▶ _EXERCISE GOAL_
Restate all the data exactly, so that each line is the same as before.

▶ _TASK DATA_
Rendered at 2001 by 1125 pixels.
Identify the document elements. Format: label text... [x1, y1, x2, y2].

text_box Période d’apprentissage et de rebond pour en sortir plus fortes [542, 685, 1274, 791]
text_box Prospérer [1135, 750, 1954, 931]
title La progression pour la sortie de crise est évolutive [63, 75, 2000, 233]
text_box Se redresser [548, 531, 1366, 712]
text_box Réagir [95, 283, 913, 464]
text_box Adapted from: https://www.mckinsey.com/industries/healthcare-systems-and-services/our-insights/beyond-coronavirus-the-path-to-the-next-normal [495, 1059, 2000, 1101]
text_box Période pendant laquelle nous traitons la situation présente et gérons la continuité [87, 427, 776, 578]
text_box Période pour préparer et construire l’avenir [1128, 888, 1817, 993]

▶ _ANSWER TO THIS PROBLEM_
Rendered at 2001 by 1125 pixels.
Identify the document elements. Format: label text... [x1, y1, x2, y2].

text_box Période d’apprentissage et de rebond pour en sortir plus fortes [542, 685, 1274, 791]
text_box Prospérer [1135, 750, 1954, 931]
title La progression pour la sortie de crise est évolutive [63, 75, 2000, 233]
text_box Se redresser [548, 531, 1366, 712]
text_box Réagir [95, 283, 913, 464]
text_box Adapted from: https://www.mckinsey.com/industries/healthcare-systems-and-services/our-insights/beyond-coronavirus-the-path-to-the-next-normal [495, 1059, 2000, 1101]
text_box Période pendant laquelle nous traitons la situation présente et gérons la continuité [87, 427, 776, 578]
text_box Période pour préparer et construire l’avenir [1128, 888, 1817, 993]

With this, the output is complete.